### Objective
Retype the following records line for line, without changing anything.

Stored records

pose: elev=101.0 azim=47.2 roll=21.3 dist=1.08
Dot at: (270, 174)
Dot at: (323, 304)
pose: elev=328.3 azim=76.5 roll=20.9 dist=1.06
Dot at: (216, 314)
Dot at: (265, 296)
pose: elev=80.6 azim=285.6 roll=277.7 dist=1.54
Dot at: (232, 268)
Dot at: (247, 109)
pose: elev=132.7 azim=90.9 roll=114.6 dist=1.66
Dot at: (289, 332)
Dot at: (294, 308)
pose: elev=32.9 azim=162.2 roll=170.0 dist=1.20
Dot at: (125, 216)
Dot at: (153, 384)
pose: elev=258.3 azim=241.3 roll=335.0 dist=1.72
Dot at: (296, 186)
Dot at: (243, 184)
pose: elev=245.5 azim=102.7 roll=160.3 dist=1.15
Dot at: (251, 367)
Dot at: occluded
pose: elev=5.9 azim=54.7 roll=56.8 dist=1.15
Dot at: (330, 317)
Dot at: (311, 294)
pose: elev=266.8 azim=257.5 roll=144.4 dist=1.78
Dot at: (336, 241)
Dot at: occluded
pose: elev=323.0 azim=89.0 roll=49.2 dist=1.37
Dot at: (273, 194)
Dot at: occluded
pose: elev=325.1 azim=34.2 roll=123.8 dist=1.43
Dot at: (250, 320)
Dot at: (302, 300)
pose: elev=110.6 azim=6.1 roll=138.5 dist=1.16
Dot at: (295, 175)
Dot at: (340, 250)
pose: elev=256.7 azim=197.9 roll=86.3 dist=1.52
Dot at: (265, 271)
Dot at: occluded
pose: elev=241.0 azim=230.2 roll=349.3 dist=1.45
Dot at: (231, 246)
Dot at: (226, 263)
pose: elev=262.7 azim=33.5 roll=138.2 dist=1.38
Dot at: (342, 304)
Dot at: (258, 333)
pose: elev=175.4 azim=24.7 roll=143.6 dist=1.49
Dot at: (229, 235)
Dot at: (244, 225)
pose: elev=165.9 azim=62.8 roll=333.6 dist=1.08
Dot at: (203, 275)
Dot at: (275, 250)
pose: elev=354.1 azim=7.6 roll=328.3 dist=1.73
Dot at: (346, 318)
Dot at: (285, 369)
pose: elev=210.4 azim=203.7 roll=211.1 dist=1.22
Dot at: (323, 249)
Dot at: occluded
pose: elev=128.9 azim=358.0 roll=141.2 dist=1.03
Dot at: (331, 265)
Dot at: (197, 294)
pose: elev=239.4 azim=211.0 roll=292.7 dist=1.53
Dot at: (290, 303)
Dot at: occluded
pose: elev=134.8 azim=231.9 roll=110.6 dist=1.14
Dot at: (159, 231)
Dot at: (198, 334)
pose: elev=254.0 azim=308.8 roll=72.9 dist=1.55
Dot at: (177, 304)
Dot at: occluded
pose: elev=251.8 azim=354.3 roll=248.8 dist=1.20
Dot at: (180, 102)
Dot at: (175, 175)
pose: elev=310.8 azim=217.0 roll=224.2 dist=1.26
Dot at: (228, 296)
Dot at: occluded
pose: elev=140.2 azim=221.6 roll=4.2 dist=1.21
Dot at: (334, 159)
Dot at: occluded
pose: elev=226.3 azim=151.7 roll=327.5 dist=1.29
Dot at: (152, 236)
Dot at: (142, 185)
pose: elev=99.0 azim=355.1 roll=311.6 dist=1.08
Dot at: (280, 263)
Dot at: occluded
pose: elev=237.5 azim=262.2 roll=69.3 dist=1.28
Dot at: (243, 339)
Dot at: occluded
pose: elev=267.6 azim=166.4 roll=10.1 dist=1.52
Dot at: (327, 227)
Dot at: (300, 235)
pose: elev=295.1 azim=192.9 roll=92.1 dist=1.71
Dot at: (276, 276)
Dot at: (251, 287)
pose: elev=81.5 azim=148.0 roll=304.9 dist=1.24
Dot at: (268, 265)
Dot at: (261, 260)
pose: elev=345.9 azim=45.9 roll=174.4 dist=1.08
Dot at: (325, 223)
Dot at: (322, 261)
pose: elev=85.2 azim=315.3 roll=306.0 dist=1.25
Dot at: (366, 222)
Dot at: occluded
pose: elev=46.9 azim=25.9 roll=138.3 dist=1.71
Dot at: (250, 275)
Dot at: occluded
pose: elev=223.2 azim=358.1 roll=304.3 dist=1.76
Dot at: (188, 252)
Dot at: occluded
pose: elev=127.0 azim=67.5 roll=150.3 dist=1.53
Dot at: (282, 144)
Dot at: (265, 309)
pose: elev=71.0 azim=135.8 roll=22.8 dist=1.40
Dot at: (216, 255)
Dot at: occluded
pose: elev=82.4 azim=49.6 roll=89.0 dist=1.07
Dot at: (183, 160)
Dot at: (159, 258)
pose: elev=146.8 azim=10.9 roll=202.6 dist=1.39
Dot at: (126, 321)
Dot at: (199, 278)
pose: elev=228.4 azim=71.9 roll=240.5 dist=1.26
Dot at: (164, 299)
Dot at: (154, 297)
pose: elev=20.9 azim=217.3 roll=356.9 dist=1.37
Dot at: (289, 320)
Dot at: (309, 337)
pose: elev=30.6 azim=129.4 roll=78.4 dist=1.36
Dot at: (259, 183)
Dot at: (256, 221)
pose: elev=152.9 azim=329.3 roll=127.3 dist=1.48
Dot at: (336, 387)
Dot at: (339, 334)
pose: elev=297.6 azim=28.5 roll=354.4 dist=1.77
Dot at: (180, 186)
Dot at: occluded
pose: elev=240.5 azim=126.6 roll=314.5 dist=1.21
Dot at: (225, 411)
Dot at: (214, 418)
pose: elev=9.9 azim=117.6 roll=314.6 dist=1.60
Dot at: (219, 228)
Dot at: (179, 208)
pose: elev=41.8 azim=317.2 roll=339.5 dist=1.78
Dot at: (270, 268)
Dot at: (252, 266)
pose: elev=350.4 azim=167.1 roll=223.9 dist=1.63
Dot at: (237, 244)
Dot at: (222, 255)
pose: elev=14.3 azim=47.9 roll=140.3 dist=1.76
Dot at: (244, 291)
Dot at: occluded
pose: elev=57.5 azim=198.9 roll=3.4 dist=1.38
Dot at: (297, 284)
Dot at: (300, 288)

### Correct output
pose: elev=101.0 azim=47.2 roll=21.3 dist=1.08
Dot at: (270, 174)
Dot at: (323, 304)
pose: elev=328.3 azim=76.5 roll=20.9 dist=1.06
Dot at: (216, 314)
Dot at: (265, 296)
pose: elev=80.6 azim=285.6 roll=277.7 dist=1.54
Dot at: (232, 268)
Dot at: (247, 109)
pose: elev=132.7 azim=90.9 roll=114.6 dist=1.66
Dot at: (289, 332)
Dot at: (294, 308)
pose: elev=32.9 azim=162.2 roll=170.0 dist=1.20
Dot at: (125, 216)
Dot at: (153, 384)
pose: elev=258.3 azim=241.3 roll=335.0 dist=1.72
Dot at: (296, 186)
Dot at: (243, 184)
pose: elev=245.5 azim=102.7 roll=160.3 dist=1.15
Dot at: (251, 367)
Dot at: occluded
pose: elev=5.9 azim=54.7 roll=56.8 dist=1.15
Dot at: (330, 317)
Dot at: (311, 294)
pose: elev=266.8 azim=257.5 roll=144.4 dist=1.78
Dot at: (336, 241)
Dot at: occluded
pose: elev=323.0 azim=89.0 roll=49.2 dist=1.37
Dot at: (273, 194)
Dot at: occluded
pose: elev=325.1 azim=34.2 roll=123.8 dist=1.43
Dot at: (250, 320)
Dot at: (302, 300)
pose: elev=110.6 azim=6.1 roll=138.5 dist=1.16
Dot at: (295, 175)
Dot at: (340, 250)
pose: elev=256.7 azim=197.9 roll=86.3 dist=1.52
Dot at: (265, 271)
Dot at: occluded
pose: elev=241.0 azim=230.2 roll=349.3 dist=1.45
Dot at: (231, 246)
Dot at: (226, 263)
pose: elev=262.7 azim=33.5 roll=138.2 dist=1.38
Dot at: (342, 304)
Dot at: (258, 333)
pose: elev=175.4 azim=24.7 roll=143.6 dist=1.49
Dot at: (229, 235)
Dot at: (244, 225)
pose: elev=165.9 azim=62.8 roll=333.6 dist=1.08
Dot at: (203, 275)
Dot at: (275, 250)
pose: elev=354.1 azim=7.6 roll=328.3 dist=1.73
Dot at: (346, 318)
Dot at: (285, 369)
pose: elev=210.4 azim=203.7 roll=211.1 dist=1.22
Dot at: (323, 249)
Dot at: occluded
pose: elev=128.9 azim=358.0 roll=141.2 dist=1.03
Dot at: (331, 265)
Dot at: (197, 294)
pose: elev=239.4 azim=211.0 roll=292.7 dist=1.53
Dot at: (290, 303)
Dot at: occluded
pose: elev=134.8 azim=231.9 roll=110.6 dist=1.14
Dot at: (159, 231)
Dot at: (198, 334)
pose: elev=254.0 azim=308.8 roll=72.9 dist=1.55
Dot at: (177, 304)
Dot at: occluded
pose: elev=251.8 azim=354.3 roll=248.8 dist=1.20
Dot at: (180, 102)
Dot at: (175, 175)
pose: elev=310.8 azim=217.0 roll=224.2 dist=1.26
Dot at: (228, 296)
Dot at: occluded
pose: elev=140.2 azim=221.6 roll=4.2 dist=1.21
Dot at: (334, 159)
Dot at: occluded
pose: elev=226.3 azim=151.7 roll=327.5 dist=1.29
Dot at: (152, 236)
Dot at: (142, 185)
pose: elev=99.0 azim=355.1 roll=311.6 dist=1.08
Dot at: (280, 263)
Dot at: occluded
pose: elev=237.5 azim=262.2 roll=69.3 dist=1.28
Dot at: (243, 339)
Dot at: occluded
pose: elev=267.6 azim=166.4 roll=10.1 dist=1.52
Dot at: (327, 227)
Dot at: (300, 235)
pose: elev=295.1 azim=192.9 roll=92.1 dist=1.71
Dot at: (276, 276)
Dot at: (251, 287)
pose: elev=81.5 azim=148.0 roll=304.9 dist=1.24
Dot at: (268, 265)
Dot at: (261, 260)
pose: elev=345.9 azim=45.9 roll=174.4 dist=1.08
Dot at: (325, 223)
Dot at: (322, 261)
pose: elev=85.2 azim=315.3 roll=306.0 dist=1.25
Dot at: (366, 222)
Dot at: occluded
pose: elev=46.9 azim=25.9 roll=138.3 dist=1.71
Dot at: (250, 275)
Dot at: occluded
pose: elev=223.2 azim=358.1 roll=304.3 dist=1.76
Dot at: (188, 252)
Dot at: occluded
pose: elev=127.0 azim=67.5 roll=150.3 dist=1.53
Dot at: (282, 144)
Dot at: (265, 309)
pose: elev=71.0 azim=135.8 roll=22.8 dist=1.40
Dot at: (216, 255)
Dot at: occluded
pose: elev=82.4 azim=49.6 roll=89.0 dist=1.07
Dot at: (183, 160)
Dot at: (159, 258)
pose: elev=146.8 azim=10.9 roll=202.6 dist=1.39
Dot at: (126, 321)
Dot at: (199, 278)
pose: elev=228.4 azim=71.9 roll=240.5 dist=1.26
Dot at: (164, 299)
Dot at: (154, 297)
pose: elev=20.9 azim=217.3 roll=356.9 dist=1.37
Dot at: (289, 320)
Dot at: (309, 337)
pose: elev=30.6 azim=129.4 roll=78.4 dist=1.36
Dot at: (259, 183)
Dot at: (256, 221)
pose: elev=152.9 azim=329.3 roll=127.3 dist=1.48
Dot at: (336, 387)
Dot at: (339, 334)
pose: elev=297.6 azim=28.5 roll=354.4 dist=1.77
Dot at: (180, 186)
Dot at: occluded
pose: elev=240.5 azim=126.6 roll=314.5 dist=1.21
Dot at: (225, 411)
Dot at: (214, 418)
pose: elev=9.9 azim=117.6 roll=314.6 dist=1.60
Dot at: (219, 228)
Dot at: (179, 208)
pose: elev=41.8 azim=317.2 roll=339.5 dist=1.78
Dot at: (270, 268)
Dot at: (252, 266)
pose: elev=350.4 azim=167.1 roll=223.9 dist=1.63
Dot at: (237, 244)
Dot at: (222, 255)
pose: elev=14.3 azim=47.9 roll=140.3 dist=1.76
Dot at: (244, 291)
Dot at: occluded
pose: elev=57.5 azim=198.9 roll=3.4 dist=1.38
Dot at: (297, 284)
Dot at: (300, 288)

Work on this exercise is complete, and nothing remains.